Оказывается, два стрелковых полка 49-й стрелковой дивизии в то утро уже размещались у границы, а ее артполки с Брестского полигона вернулись в дивизию! Два полка у границы, а один во второй линии, в резерве при штабе – это расположение приграничной дивизии, занявшей оборонительные позиции по плану прикрытия! Но это нас удивлять не должно – в то утро так должно было быть по всей границе.

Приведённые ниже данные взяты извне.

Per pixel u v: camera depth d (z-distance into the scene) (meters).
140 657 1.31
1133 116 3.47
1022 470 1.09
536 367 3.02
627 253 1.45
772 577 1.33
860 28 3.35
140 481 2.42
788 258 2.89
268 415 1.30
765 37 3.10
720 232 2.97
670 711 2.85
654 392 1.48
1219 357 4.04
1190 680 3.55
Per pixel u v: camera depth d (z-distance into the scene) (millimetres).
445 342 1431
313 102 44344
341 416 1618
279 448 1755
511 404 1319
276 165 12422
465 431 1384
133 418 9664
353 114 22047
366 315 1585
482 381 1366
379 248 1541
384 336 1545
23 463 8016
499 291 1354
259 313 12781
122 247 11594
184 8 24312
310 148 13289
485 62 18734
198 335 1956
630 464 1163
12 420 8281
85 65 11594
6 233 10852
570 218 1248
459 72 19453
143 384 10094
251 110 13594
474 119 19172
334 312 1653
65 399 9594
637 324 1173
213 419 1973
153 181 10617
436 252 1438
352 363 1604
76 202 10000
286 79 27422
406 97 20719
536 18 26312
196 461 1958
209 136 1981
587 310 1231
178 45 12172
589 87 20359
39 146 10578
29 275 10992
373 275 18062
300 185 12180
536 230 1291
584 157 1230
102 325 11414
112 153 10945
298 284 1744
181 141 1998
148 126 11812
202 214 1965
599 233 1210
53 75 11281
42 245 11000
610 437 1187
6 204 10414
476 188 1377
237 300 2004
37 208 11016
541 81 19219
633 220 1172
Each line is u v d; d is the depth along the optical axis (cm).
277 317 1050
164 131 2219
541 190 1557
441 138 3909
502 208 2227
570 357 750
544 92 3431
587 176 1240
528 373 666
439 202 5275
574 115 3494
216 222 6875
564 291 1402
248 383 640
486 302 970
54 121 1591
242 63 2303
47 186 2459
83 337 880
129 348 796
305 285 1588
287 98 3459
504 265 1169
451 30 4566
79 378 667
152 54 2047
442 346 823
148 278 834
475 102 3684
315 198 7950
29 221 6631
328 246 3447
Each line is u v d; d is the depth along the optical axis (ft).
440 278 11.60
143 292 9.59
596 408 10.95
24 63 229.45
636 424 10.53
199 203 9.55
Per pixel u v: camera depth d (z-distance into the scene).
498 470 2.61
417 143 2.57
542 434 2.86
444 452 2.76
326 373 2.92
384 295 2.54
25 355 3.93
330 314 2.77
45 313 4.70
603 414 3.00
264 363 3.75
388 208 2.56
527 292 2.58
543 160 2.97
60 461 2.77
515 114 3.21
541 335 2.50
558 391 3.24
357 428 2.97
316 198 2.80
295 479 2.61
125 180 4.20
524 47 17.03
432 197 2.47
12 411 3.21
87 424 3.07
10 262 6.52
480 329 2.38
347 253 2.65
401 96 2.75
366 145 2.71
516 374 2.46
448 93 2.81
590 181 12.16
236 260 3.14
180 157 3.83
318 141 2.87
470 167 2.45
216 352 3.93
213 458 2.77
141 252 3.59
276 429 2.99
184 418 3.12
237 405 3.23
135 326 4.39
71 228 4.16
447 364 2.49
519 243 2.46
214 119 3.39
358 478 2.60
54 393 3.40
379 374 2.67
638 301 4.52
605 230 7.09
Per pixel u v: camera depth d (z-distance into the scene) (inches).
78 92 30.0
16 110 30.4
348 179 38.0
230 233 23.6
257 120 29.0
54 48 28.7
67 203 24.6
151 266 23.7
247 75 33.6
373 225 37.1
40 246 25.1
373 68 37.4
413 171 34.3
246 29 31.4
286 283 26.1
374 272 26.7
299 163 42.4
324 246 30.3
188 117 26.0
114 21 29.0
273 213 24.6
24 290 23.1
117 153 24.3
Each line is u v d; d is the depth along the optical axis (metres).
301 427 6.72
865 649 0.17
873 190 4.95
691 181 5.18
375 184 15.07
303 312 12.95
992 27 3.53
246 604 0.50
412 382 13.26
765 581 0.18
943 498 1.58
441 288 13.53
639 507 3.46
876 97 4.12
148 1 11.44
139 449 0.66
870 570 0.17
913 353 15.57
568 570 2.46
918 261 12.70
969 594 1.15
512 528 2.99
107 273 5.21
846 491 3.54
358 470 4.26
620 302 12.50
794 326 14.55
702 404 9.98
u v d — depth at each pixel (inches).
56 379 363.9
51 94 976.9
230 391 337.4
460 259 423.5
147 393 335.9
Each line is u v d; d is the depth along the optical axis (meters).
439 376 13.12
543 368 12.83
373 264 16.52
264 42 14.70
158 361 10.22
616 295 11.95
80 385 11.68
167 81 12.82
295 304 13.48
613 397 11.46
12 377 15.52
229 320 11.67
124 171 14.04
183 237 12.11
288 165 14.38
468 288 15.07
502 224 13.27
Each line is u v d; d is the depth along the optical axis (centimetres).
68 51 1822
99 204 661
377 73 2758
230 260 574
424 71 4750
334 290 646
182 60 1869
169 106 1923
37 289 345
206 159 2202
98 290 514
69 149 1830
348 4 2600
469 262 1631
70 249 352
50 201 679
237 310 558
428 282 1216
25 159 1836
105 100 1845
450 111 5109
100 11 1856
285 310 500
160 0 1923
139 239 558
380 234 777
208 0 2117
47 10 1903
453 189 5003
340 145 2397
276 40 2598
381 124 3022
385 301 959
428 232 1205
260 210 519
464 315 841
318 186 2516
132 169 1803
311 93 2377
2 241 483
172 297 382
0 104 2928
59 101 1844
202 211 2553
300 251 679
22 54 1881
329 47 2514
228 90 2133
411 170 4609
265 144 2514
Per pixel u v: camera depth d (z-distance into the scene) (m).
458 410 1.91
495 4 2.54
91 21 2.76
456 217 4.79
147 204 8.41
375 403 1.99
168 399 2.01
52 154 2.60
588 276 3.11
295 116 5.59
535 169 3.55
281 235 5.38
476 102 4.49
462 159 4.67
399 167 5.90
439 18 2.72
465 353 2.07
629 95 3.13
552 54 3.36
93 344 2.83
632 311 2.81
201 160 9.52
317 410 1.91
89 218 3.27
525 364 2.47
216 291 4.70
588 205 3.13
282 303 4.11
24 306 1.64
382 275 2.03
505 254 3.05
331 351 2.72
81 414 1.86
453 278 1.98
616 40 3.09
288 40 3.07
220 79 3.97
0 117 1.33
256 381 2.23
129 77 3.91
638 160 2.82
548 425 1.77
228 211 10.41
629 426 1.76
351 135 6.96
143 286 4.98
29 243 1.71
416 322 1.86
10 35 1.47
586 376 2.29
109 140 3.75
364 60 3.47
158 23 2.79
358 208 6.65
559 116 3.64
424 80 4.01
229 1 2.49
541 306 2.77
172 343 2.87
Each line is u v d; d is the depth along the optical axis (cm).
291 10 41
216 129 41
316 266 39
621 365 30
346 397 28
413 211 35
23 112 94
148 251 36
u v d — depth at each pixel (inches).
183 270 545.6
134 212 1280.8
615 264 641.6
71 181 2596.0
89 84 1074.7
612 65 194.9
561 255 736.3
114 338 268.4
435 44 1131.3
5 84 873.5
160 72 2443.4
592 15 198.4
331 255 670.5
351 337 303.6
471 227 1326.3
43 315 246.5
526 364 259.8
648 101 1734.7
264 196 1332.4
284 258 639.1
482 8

Однако Коробков отправился туда не за тем, чтобы контролировать или повышать боеготовность подчиненной дивизии. Здесь у него вышел конфликт с командиром дивизии полковником Васильевым, еще более резкий, чем в Бресте. Из-за чего? Командир уже почти боеготовой дивизии, приведя неотразимые факты готовности немцев к нападению, "прижал этим к стенке" своего командующего. Но если Коробков отбивался от него доводами в духе хрущевской трактовки "Заявления ТАСС от 14 июня", то значит, он приехал в дивизию не для повышения ее боеготовности, а с прямо противоположными целями. То есть он почему-то не хотел, чтобы дивизия была в готовности. Сандалов это вполне ясно сказал. И это не были обычные призывы "не поддаваться на провокации" – такое само собой разумелось. Комдив знал об этом не хуже Коробкова, из-за этого он не мог командарма чуть ли не за грудки хватать и прижимать к стенке!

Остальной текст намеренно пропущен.